The Charge Transfer Complex between 2, 3-diamino-5-bromopyridine and Chloranilic acid: Preparation, Spectroscopic Characterization, DNA binding, and DFT/PCM analysis

Abstract

A charge transfer hydrogen bonded complex was prepared and experimentally explored in an acetonitrile (ACN) medium between the proton acceptor (electron donor) 2, 3-Diamino-5-bromopyridine and the proton donor (electron acceptor) chloranilic acid.
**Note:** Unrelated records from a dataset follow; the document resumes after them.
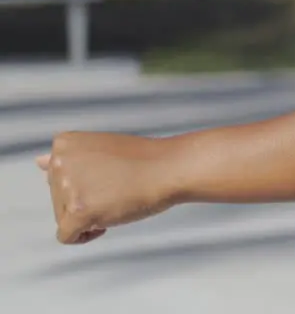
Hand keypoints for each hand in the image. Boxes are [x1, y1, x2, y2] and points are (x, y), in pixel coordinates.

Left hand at [36, 132, 176, 244]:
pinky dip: (85, 236)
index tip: (106, 180)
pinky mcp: (77, 211)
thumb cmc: (143, 159)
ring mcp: (67, 188)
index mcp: (64, 145)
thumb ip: (70, 158)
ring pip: (63, 218)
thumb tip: (38, 162)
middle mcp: (59, 163)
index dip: (83, 183)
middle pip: (58, 198)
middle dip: (84, 200)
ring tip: (116, 201)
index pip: (57, 177)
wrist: (168, 168)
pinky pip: (67, 236)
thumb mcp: (100, 148)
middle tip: (115, 190)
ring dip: (88, 216)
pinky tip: (106, 223)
The stoichiometry of the charge transfer complex is 1:1. The Benesi-Hildebrand equation is used to calculate the molar absorptivity (εCT), association constant (KCT) and other spectroscopic physical characteristics. The solid compound was synthesized and studied using several spectroscopic methods. The presence of charge and proton transfers in the resultant complex was supported by 1H NMR, FT-IR and SEM-EDX investigations. The complex DNA binding ability was investigated using electron absorption spectroscopy, and the CT complex binding mechanism is intercalative. The intrinsic binding constant (Kb) value is 5.2 × 106M−1. The good binding affinity of the CT complex makes it potentially suitable for usage as a pharmaceutical in the future. Molecular docking calculations have been performed between CT complex and DNA (ID = 1BNA) to study the CT-DNA interaction theoretically. To corroborate the experimental findings, calculations based on DFT were carried out in the gas and PCM analysis where the existence of charge and hydrogen transfers. Finally, good agreement between experimental and theoretical computations was observed confirming that the basis set used is appropriate for the system under examination.